Et puis prendre l’air, Etienne Faure (par Patrick Devaux)
Et puis prendre l’air, Etienne Faure, décembre 2020, poèmes en prose, 136 pages, 14,50 €
Ambiance mais aussi expressions anciennes font office de guide touristique littéraire d’un monde dilué dans les mémoires où le temps joue les compte-gouttes ou au sablier entre les monuments et autres lieux-dits aux appellations immuables. De « la perte de vue à la perte tout court » il n’y a qu’un pas si l’oubli l’emporte sur le reste. Il y a tout de l’attente dans ce rêve écrit où « le banc à mi-chemin devient point de rencontre entre la solution cherchée et celle qui doit venir, à pied par l’allée centrale – ou jamais ».

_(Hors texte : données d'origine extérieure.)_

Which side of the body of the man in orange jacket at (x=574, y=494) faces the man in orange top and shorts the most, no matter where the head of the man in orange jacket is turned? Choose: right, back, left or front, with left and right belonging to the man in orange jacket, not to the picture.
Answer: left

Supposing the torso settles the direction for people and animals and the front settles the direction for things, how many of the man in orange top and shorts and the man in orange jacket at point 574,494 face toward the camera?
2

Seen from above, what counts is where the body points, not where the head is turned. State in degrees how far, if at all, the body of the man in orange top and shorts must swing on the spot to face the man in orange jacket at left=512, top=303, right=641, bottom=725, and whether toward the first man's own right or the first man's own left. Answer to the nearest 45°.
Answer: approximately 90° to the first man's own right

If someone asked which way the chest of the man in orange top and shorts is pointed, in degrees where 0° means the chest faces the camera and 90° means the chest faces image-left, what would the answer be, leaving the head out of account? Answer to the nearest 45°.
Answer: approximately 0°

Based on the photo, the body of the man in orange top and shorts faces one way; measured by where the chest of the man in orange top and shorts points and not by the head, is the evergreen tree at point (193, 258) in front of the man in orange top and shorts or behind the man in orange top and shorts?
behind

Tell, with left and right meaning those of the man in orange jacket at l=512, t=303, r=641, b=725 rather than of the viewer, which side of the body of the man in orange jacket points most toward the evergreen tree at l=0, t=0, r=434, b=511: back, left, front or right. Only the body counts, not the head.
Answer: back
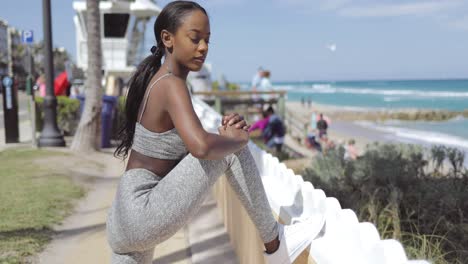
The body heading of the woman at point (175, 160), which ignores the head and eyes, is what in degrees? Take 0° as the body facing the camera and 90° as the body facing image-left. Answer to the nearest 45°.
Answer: approximately 270°

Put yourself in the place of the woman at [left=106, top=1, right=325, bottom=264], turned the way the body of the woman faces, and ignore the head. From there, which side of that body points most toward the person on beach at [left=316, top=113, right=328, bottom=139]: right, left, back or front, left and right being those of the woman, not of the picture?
left

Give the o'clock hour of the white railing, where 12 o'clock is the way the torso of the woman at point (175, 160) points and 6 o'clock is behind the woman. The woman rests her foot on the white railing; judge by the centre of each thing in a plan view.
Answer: The white railing is roughly at 12 o'clock from the woman.

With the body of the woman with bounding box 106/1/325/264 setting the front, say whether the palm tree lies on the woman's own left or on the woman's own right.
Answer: on the woman's own left

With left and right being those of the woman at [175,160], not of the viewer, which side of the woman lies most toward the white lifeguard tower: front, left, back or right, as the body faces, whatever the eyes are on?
left

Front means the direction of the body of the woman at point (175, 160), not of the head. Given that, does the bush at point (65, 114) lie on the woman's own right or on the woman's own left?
on the woman's own left

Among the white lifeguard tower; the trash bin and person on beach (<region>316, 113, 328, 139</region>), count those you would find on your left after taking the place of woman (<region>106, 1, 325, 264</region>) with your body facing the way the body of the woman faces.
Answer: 3
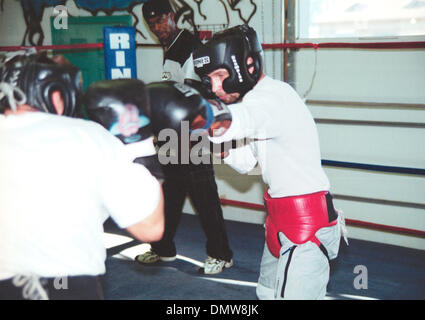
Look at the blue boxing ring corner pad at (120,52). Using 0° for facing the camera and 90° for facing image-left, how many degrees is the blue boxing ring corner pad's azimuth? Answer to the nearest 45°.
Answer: approximately 0°

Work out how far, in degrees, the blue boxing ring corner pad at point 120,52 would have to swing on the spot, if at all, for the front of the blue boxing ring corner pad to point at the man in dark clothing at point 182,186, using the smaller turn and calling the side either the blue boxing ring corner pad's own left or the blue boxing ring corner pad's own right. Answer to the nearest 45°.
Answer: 0° — it already faces them
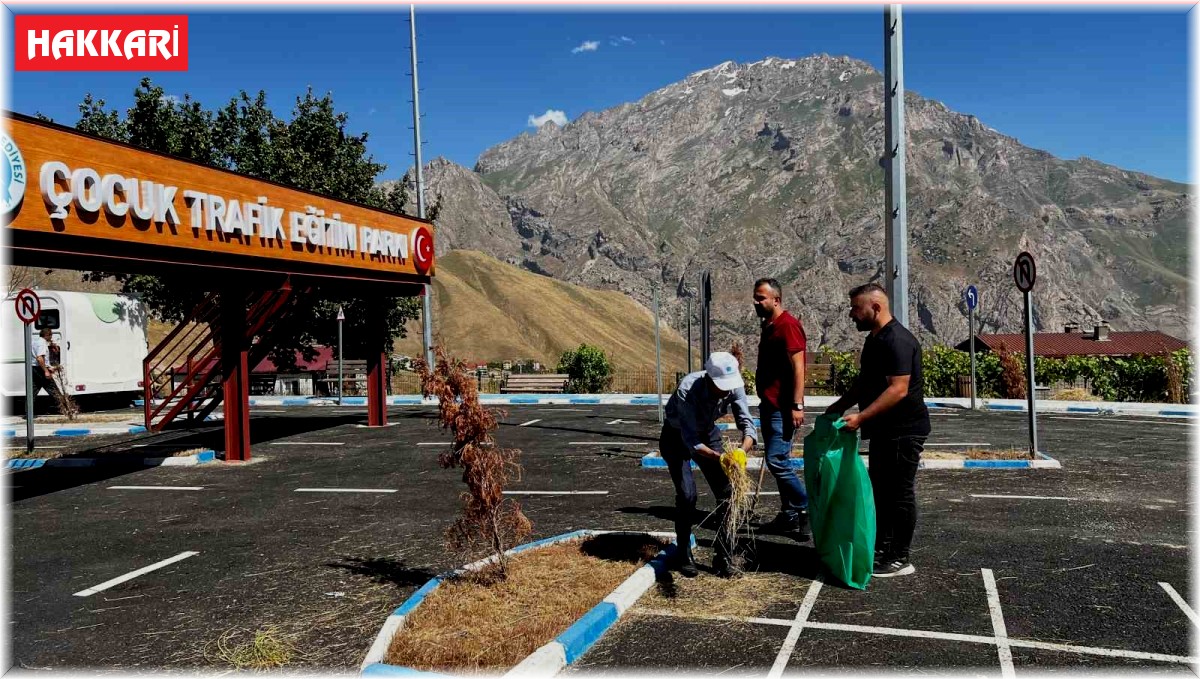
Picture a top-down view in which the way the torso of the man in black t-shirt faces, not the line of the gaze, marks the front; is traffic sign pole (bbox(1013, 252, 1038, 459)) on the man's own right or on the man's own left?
on the man's own right

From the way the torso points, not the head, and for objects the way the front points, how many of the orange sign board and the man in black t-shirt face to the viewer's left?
1

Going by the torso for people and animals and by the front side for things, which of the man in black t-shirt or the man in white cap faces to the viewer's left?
the man in black t-shirt

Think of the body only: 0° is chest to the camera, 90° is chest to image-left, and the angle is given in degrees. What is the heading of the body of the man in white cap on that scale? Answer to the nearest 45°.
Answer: approximately 315°

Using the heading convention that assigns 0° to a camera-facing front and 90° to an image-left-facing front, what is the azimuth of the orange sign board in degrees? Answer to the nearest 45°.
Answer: approximately 315°

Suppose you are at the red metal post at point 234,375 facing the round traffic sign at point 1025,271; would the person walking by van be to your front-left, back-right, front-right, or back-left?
back-left

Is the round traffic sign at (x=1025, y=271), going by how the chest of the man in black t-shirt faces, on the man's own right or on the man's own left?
on the man's own right

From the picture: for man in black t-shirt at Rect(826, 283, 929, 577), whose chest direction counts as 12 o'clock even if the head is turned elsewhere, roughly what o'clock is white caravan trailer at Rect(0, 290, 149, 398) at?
The white caravan trailer is roughly at 1 o'clock from the man in black t-shirt.

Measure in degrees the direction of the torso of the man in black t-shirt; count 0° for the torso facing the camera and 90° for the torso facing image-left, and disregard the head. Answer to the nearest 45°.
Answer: approximately 90°
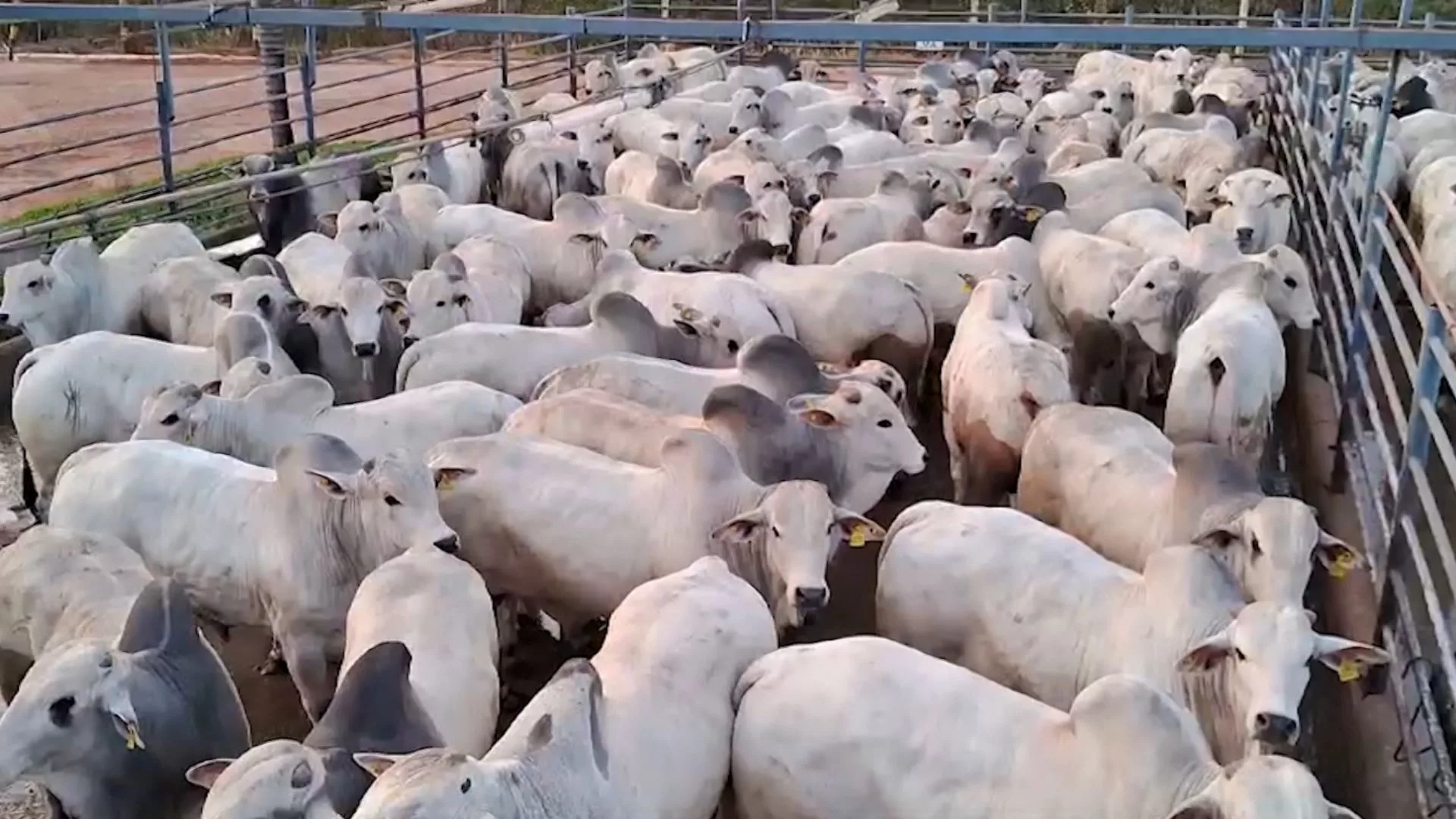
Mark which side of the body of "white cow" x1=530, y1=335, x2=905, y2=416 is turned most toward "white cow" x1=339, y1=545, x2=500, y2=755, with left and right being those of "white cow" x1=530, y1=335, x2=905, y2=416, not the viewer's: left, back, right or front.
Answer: right

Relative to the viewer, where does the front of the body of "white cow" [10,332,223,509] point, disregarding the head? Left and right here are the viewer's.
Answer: facing to the right of the viewer

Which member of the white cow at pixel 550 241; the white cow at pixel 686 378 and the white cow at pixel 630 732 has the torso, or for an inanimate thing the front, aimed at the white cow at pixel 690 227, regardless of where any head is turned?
the white cow at pixel 550 241

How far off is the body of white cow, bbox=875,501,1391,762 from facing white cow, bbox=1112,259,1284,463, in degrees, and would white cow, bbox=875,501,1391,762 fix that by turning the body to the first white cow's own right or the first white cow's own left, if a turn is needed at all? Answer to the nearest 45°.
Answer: approximately 135° to the first white cow's own left

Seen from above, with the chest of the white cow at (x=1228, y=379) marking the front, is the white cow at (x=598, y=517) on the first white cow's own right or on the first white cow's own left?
on the first white cow's own left

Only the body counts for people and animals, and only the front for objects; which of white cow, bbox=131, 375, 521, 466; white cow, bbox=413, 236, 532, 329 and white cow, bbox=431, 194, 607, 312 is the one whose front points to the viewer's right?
white cow, bbox=431, 194, 607, 312

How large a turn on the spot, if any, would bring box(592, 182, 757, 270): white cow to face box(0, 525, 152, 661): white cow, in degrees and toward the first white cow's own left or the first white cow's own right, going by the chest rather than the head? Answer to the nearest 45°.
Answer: approximately 90° to the first white cow's own right

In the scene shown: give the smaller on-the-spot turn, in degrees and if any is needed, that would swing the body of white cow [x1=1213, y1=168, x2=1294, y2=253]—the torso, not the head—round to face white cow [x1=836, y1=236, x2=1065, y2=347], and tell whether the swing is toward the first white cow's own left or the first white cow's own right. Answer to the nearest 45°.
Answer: approximately 45° to the first white cow's own right

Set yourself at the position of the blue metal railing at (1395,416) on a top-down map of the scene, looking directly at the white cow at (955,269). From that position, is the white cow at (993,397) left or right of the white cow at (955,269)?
left

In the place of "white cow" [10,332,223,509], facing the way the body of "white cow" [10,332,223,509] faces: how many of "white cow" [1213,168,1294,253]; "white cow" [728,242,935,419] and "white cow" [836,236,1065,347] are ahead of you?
3

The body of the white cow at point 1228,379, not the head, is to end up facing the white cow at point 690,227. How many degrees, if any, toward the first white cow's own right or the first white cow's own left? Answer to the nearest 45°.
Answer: approximately 45° to the first white cow's own left
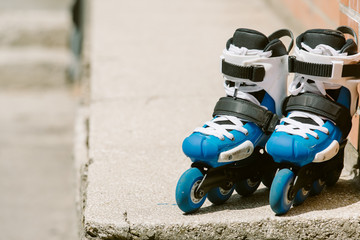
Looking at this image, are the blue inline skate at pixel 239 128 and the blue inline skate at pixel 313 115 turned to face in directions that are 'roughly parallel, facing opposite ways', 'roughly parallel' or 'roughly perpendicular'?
roughly parallel

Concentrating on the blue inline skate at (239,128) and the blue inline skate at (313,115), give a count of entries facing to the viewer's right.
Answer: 0

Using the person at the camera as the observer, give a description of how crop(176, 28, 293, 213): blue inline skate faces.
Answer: facing the viewer and to the left of the viewer

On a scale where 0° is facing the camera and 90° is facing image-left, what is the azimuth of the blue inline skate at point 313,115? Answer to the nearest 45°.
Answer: approximately 45°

Le Piéton de Paris de Léon-Paul Fargue trouve là une contemporaine continuité toute en rappelant des nostalgies évanescentes qui doucement entrent en dissidence pour faire apparaître un Paris neuf distribué en images accélérées dans le temps : « vivre et survivre, vitesse incertaine des vies » pour poursuivre la route.
La vie de tous les jours passe par des rencontres sur les bancs publics qui deviennent des sortes de partition à se rencontrer, à observer : « Se poser, comme on parle de s’assagir, en siégeant là, sans rien faire, du moins d’apparent. C’est à ça qu’on rêve subitement ».
Et puis prendre l’air vit de l’intensité des extérieurs, les poèmes en prose grossissant ou rapetissant ainsi la ville jusqu’à la vie et l’observation infime à la manière d’un microscope. Le sens aigu de l’observation égratigne, en parallèle, changeant de chapitre ou peut-être par contraste, le monde culturel avec parfois ses faux-semblants : « Emouvant cet entêtement que mettent les acteurs et les gens de théâtre (comme on dit de voyage) à servir bien vivante, en chair et en direct, la langue, occuper le terrain des planches et du verbe. Même à la ville, quand ils toussent, on a l’impression qu’ils jouent, non pas l’impression qu’ils parlent, mais qu’ils la poussent la tirade, se mettent à jamais en scène ».
L’auteur paraît en perpétuel exode de lui-même, à la recherche, à travers villes ou parfois voyages imaginés, d’une sorte de lien : « Commencent ainsi un semblant de reconnaissance, un cousinage des lieux qui se recomposent avec des bruits ad hoc ». Les faits actuels et anciens sont comme figés dans le moment poétique de ce qu’ils sont, furent. Davantage que de la nostalgie, l’approche semble utilitaire, quotidienne et témoigne :
« La vitesse à laquelle pousse la barbe rappelle l’ardeur que mettaient les pères à se raser tout le temps, éradiquer le poil de la peau, tout le système pileux, contre le poivre et contre le sel poursuivre aveuglément le moindre signe en braille, l’aspérité ».
Et puis prendre l’air donne aux mots une vraie respiration et à la poésie une audacieuse vision psycho-journalistique.
Patrick Devaux
Étienne Faure, poète français, né en 1960 en Normandie, vit et travaille à Paris. Il est édité chez Champ Vallon et Gallimard et a publié dans de nombreuses revues, certaines très influentes : NRF, Conférence, Théodore Balmoral, Rehauts, Europe, Le Mâche-Laurier, Pleine Marge.